Roland Cayrol : Je pense que leur idée est de démontrer qu’il y a une "autre" politique à gauche et qu’ils l’incarnent. Ce qui à vrai dire est extrêmement compliqué. Les études d’opinion ne montrent pas de façon claire que l'espace politique existe pour cela. Il n’y a pas aujourd’hui une soif, une demande sociale très puissante pour une politique alternative dans l’électorat de gauche. Ce que demandent les gens, c’est plutôt des résultats à l’égard du chômage, de l’avenir de leurs enfants et des questions d’actualité.

Les Français ne sont pas assez familiers du débat économique pour trancher entre diverses options. Il y a en revanche une attente diffuse d’un mieux être, d’un respect des promesses de Hollande et en tout cas de l’amélioration de l’emploi. Les trois ex-ministres vont essayer d’incarner cela mais dans un espace politique qui reste à créer.
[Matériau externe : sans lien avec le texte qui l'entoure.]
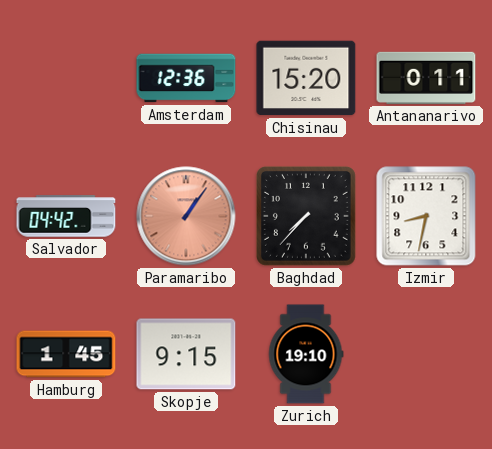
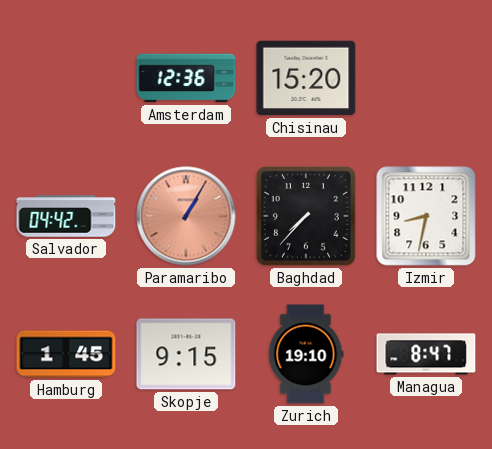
Antananarivo: 0:11 -> none
Paramaribo: 1:06 -> 1:05
Managua: none -> 8:47
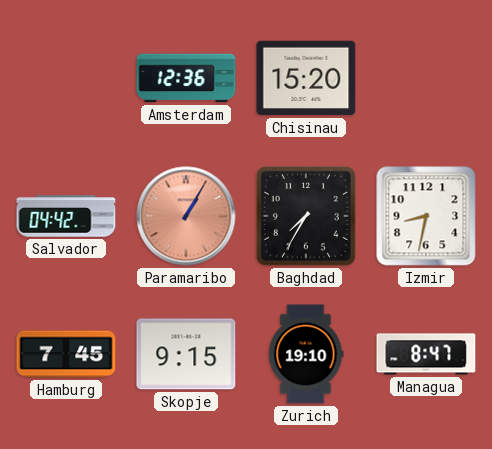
Baghdad: 7:37 -> 7:35
Hamburg: 1:45 -> 7:45
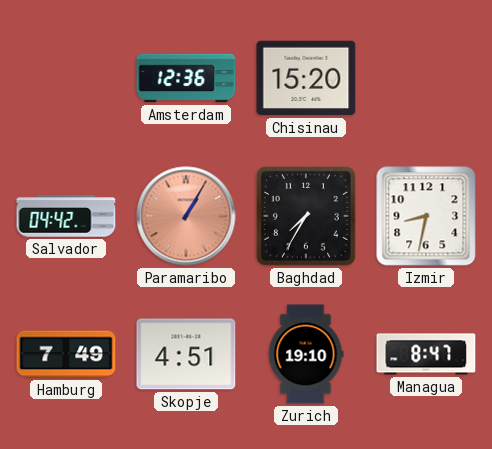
Hamburg: 7:45 -> 7:49
Skopje: 9:15 -> 4:51
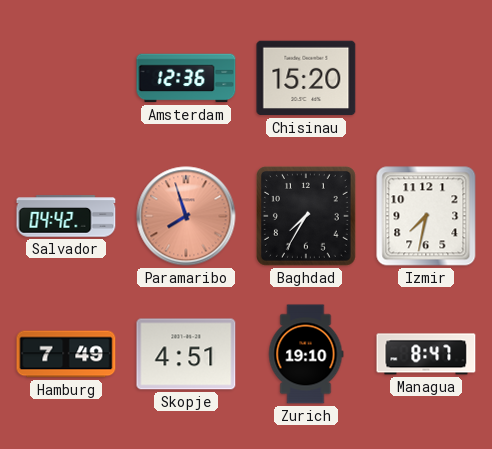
Paramaribo: 1:05 -> 7:57
Izmir: 8:32 -> 7:32
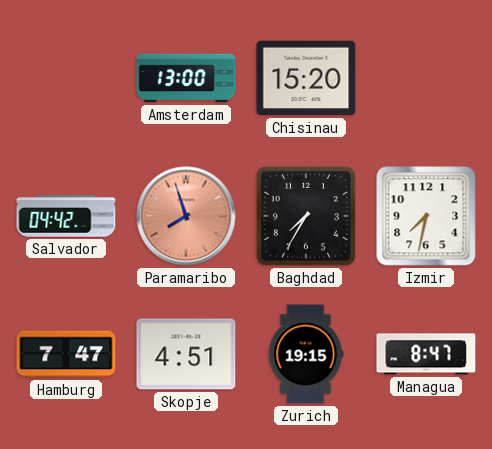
Amsterdam: 12:36 -> 13:00
Hamburg: 7:49 -> 7:47
Zurich: 19:10 -> 19:15
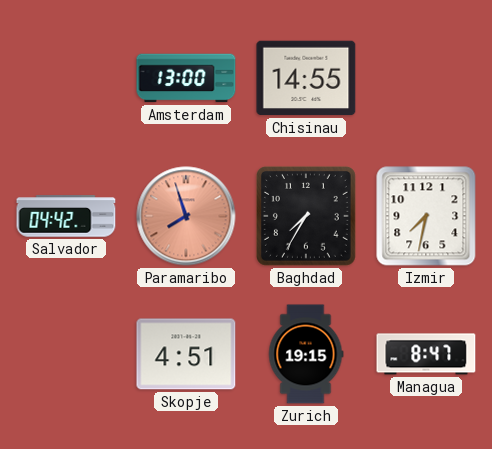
Chisinau: 15:20 -> 14:55
Hamburg: 7:47 -> none
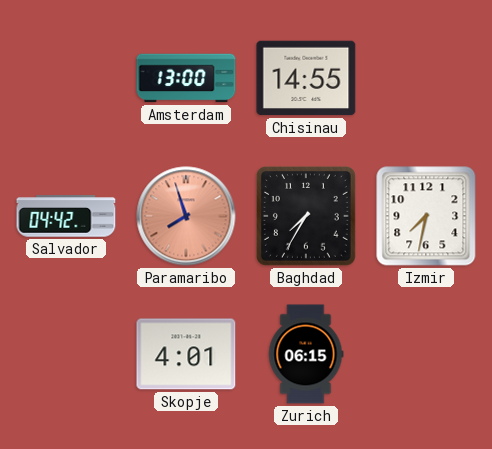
Skopje: 4:51 -> 4:01
Zurich: 19:15 -> 06:15
Managua: 8:47 -> none
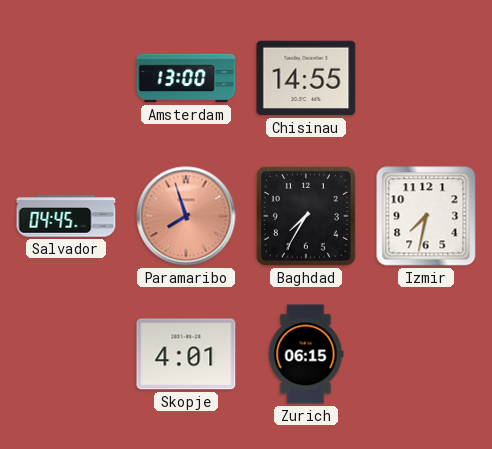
Salvador: 04:42 -> 04:45
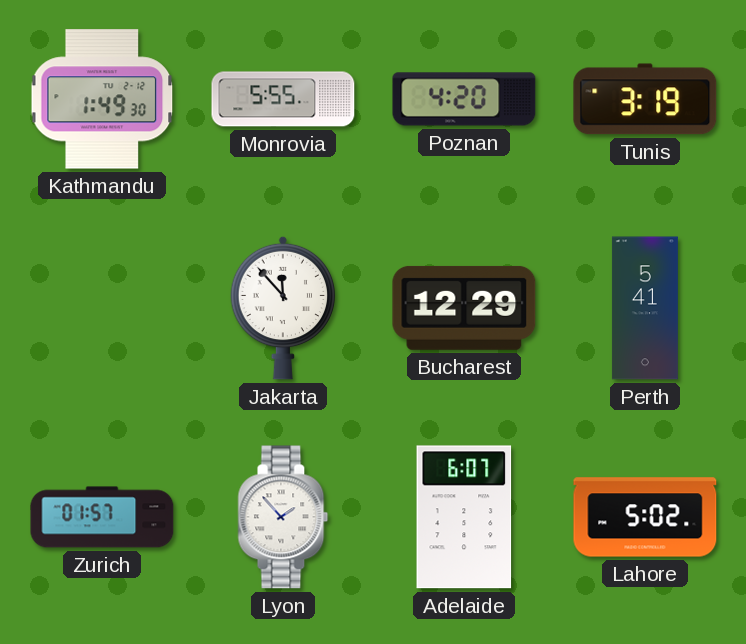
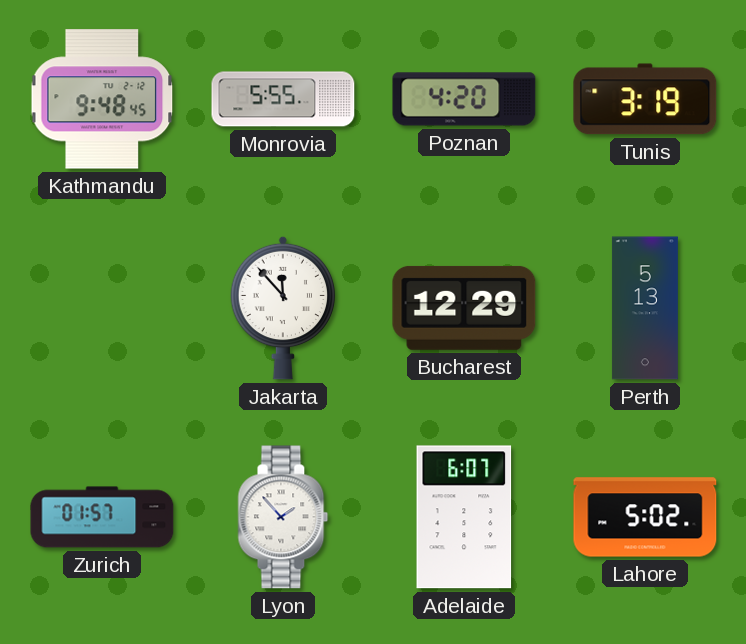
Kathmandu: 1:49 -> 9:48
Perth: 5:41 -> 5:13
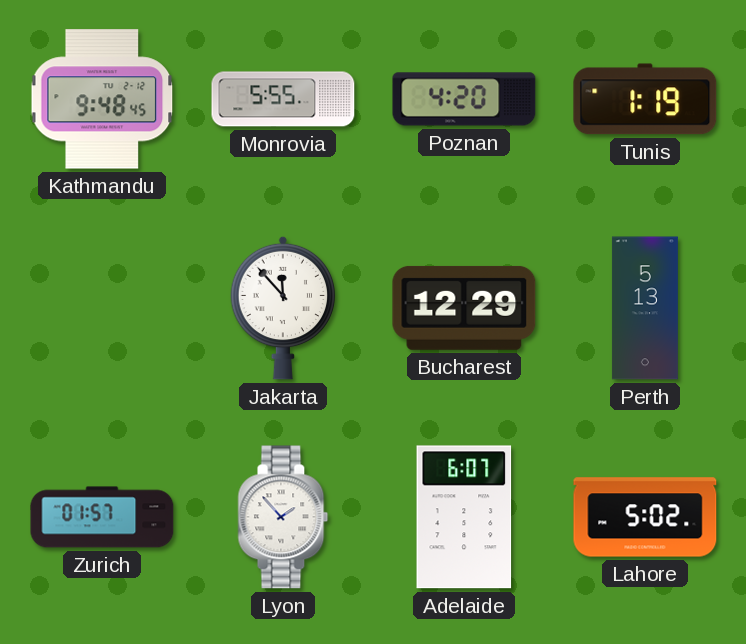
Tunis: 3:19 -> 1:19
Pour Hollande et Valls, quel est alors le défi politique à relever ?

Roland Cayrol : Je pense qu’avec cette démission conduisant à la formation d’un nouveau gouvernement, ils souhaitent envoyer un message fort d’abord à nos partenaires européens. N’oublions pas que dans ses dernières prises de position, Montebourg s’en prenait à la politique économique décidée au niveau européen et par des Etats amis dont l’Allemagne.

Un autre message est également adressé en direction de l’opinion. Il dit : vous verrez, il n’y aura plus de couac, on aura un gouvernement mono-couleur, nous menons la “seule” politique économique possible et raisonnable. Et tout cela finira par donner des résultats. Enfin, c’est aussi un message au gouvernement et parlementaires du PS. La fronde commençait à pouvoir s’appuyer sur des ministres du gouvernement et pas des moindres. C’était un danger de politique intérieure considérable… Donc la pression est dorénavant sur les députés. “On ne peut qu’être totalement avec nous ou contre nous”, et “ce qui est vrai au gouvernement l’est aussi au Parlement”, tels sont, selon moi, les messages envoyés aux uns et aux autres.
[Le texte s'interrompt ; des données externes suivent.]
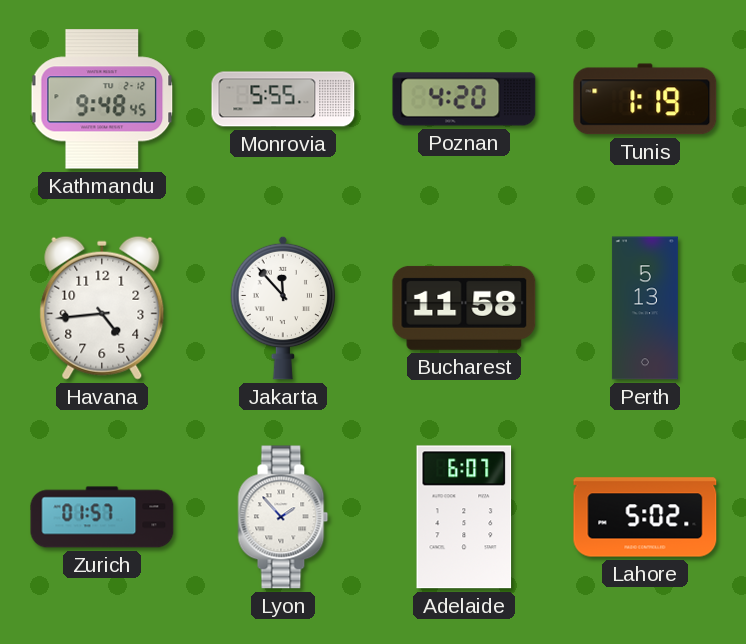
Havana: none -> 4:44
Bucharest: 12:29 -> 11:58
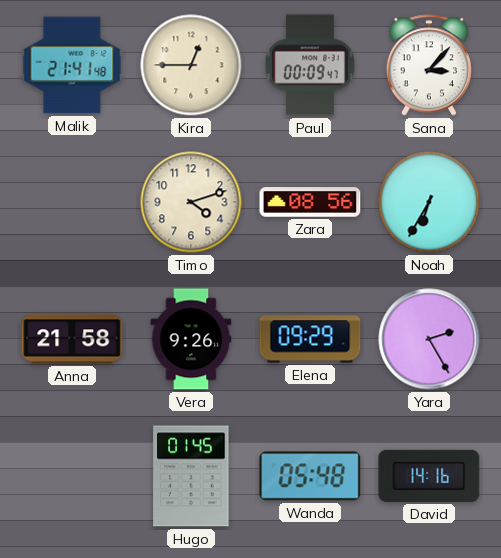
Est-ce que la composition du futur gouvernement est le bras de levier déterminant pour mettre un coup d’arrêt aux tensions politiques que l’on a constatées depuis l’arrivée de François Hollande au pouvoir ?

Roland Cayrol : Ce qui est déterminant, c’est le fait qu’il y ait eu cette opération de débarquement collectif, de mise en place d’un nouveau gouvernement en 24 heures, et la communication qui suivra si elle donne une impression d’autorité et de rapidité. La future composition ne peut pas donner beaucoup plus d’indications car au fond, elle est déjà un peu contrainte. Il n’y a pas de possibilités considérables de changement. Beaucoup des sortants seront des rentrants et on prendra quelques autres poids lourds, très certainement plutôt des gens d’expérience. Il s’agira de montrer que l’on ne court pas de nouveaux risques. C’est donc l’opération elle-même de débarquement qui constitue le coup de poing, beaucoup plus que l’arrivée de Monsieur X ou de Madame Y.